The Salvation Army Team Emergency Network (SATERN) has announced plans to activate for Hurricane Florence from 1700 through 2100 UTC on Thursday, September 13, on 14.265 MHz with a backup frequency of 14.312 MHz. It will reactivate on Friday and Saturday at about 1600 UTC until propagation no longer supports it or the Net Manager closes the net for the day. SATERN may extend its activation depending on reports of major damage, especially to the communications infrastructure; continued significant emergency, priority, or health-and-welfare traffic, as well as reports of an increased need for auxiliary communication. The net’s primary mission will be the receipt and delivery of outbound health-and-welfare messages from affected areas.

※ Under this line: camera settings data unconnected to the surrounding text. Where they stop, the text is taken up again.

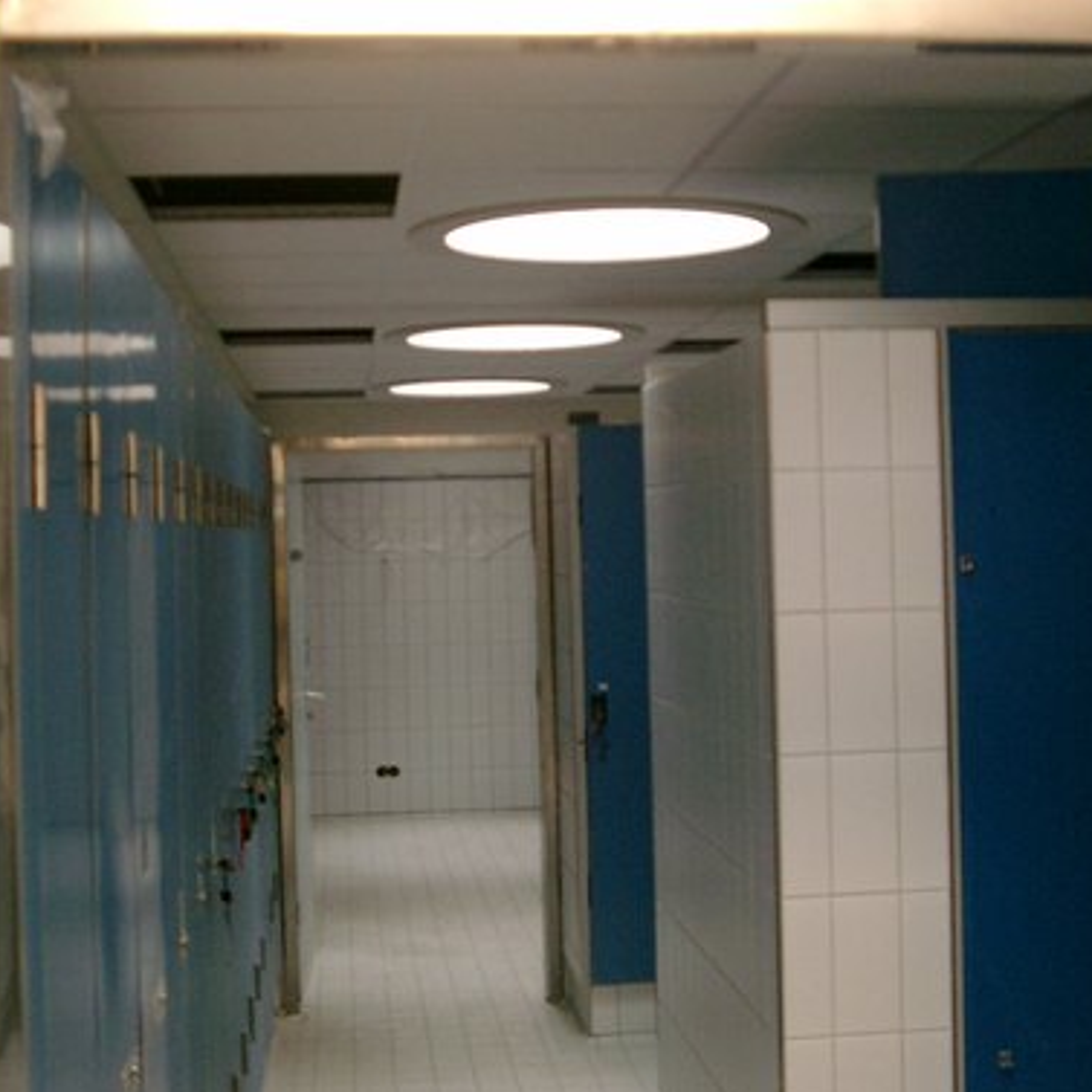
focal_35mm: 52
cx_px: 553
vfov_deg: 32.7
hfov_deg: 32.8
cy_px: 463
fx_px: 1856
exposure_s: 1/30
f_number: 2.6
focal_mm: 7.6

The Salvation Army is beginning to stage personnel and equipment in major deployments to North Carolina and Virginia.

The ARRL Pacific Section is preparing for activation to support a response to Tropical Storm Olivia. ARRL deployed seven Ham Aid HF kits to Hawaii for Hurricane Lane, and these will remain in Hawaii through the remainder of the hurricane season. Amateur Radio operators on Guam are active supporting response to Typhoon Mangkhut.

AMSAT-NA has announced plans to AO-92 to attempt to image Hurricane Florence. AMSAT Vice-President of Operations, Drew Glasbrenner, KO4MA, said on September 11 that plans call for using the camera on AO-92 to try imaging Hurricane Florence during North American east coast passes on Thursday, September 13, and Friday, September 14. AO-92 will not be in U/V FM voice transponder operation during these passes. Ground stations should standby and not attempt to access AO-92 during this period. The high-speed image data will be transmitted on a downlink frequency of 145.880 MHz and can be captured, decoded, and uploaded to the Fox-1 data warehouse using FoxTelem version 1.06 software.